→ **ABOUT THIS TASK**
All pictures are to be skipped; retype only the lines from the top of the entries through the line with "text: 68 ->", both included.

(SOURCE DATA begins)

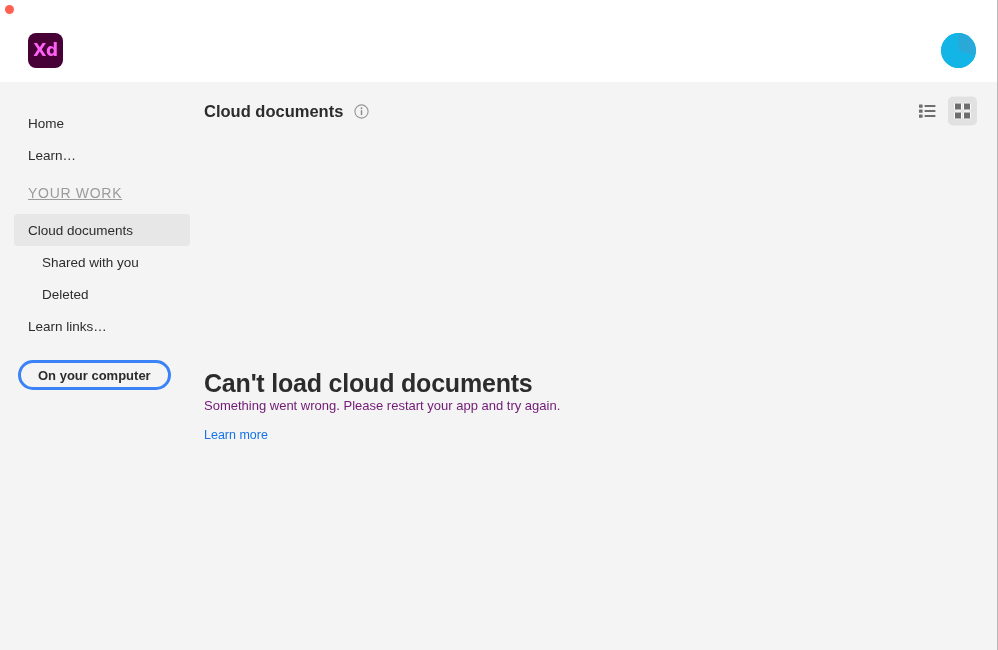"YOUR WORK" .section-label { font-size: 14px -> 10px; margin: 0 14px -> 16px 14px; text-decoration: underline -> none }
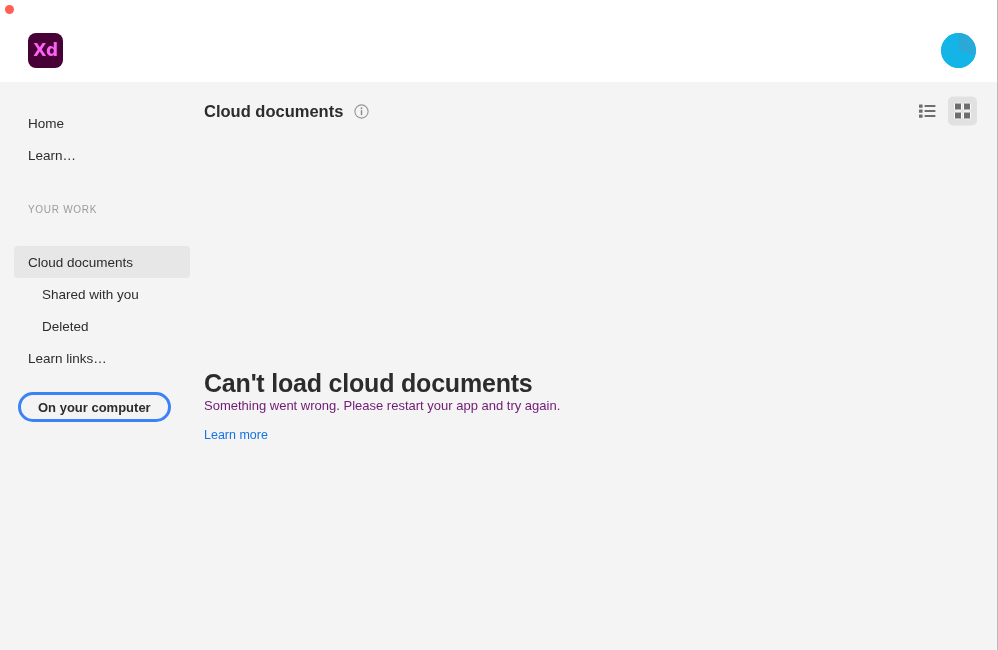"On your computer" .pill-button { border: 3px solid #3b82f6 -> 6px solid #3b82f6 }
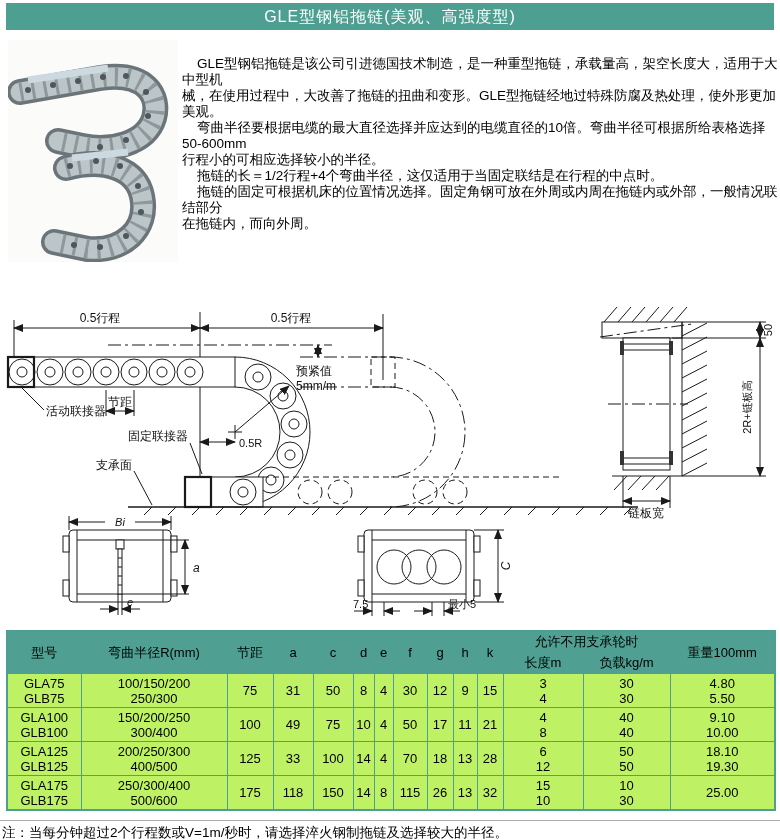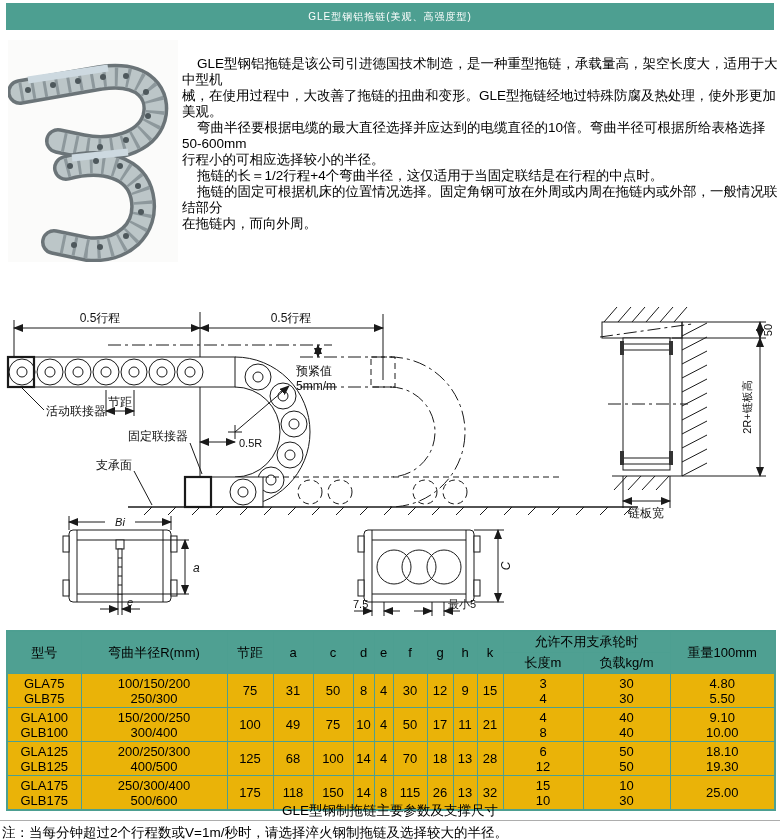"GLE型钢铝拖链(美观、高强度型)" #title-bar { font-size: 10px -> 16px }
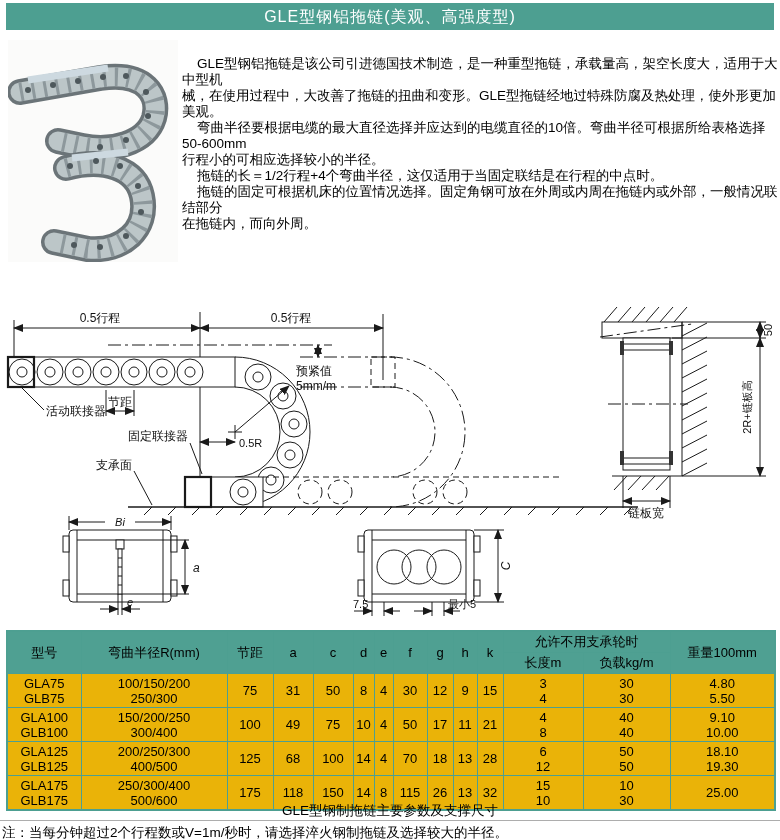"GLA75" #spec-table td { background: #eab308 -> #bef264 }
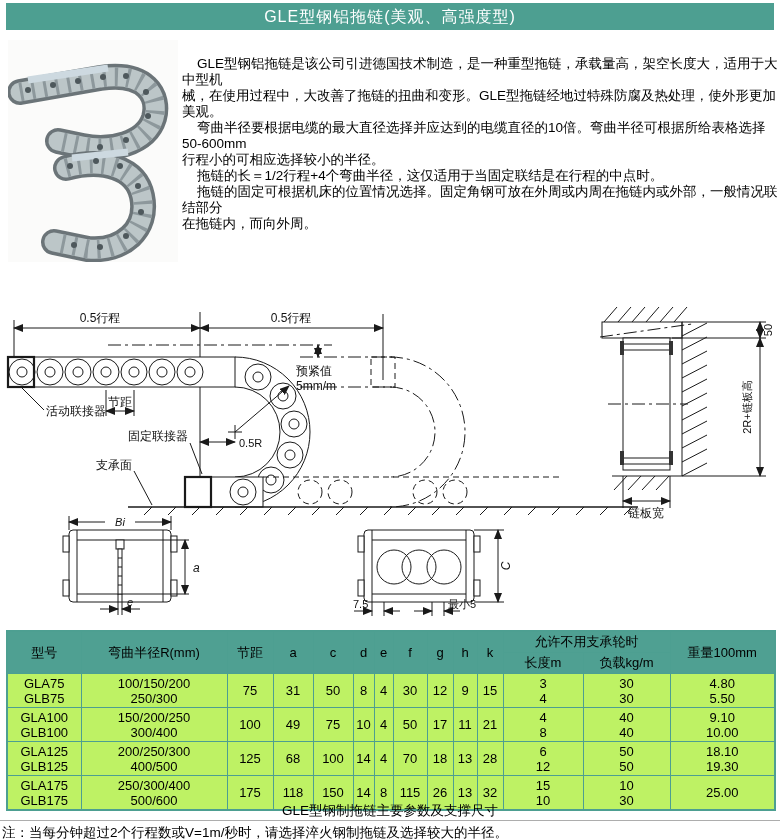"68" td { text: 68 -> 33 }
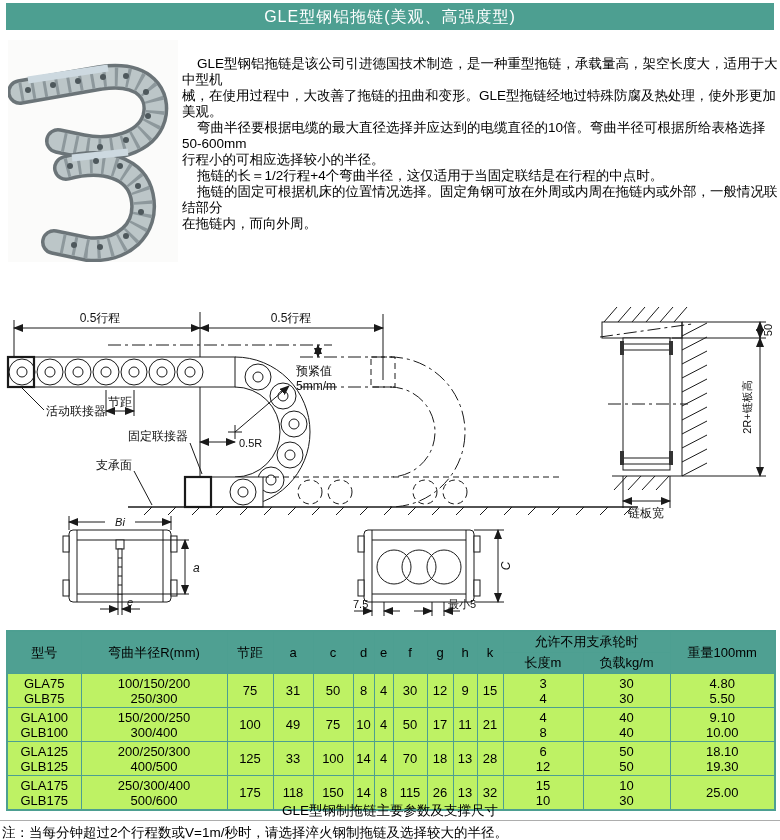"GLE型钢制拖链主要参数及支撑尺寸" div.abs { html: <div>GLE型钢制拖链主要参数及支撑尺寸</div> -> none }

(SOURCE DATA ends)

→ **TASK ANSWER**
"YOUR WORK" .section-label { font-size: 14px -> 10px; margin: 0 14px -> 16px 14px; text-decoration: underline -> none }
"On your computer" .pill-button { border: 3px solid #3b82f6 -> 6px solid #3b82f6 }
"GLE型钢铝拖链(美观、高强度型)" #title-bar { font-size: 10px -> 16px }
"GLA75" #spec-table td { background: #eab308 -> #bef264 }
"68" td { text: 68 -> 33 }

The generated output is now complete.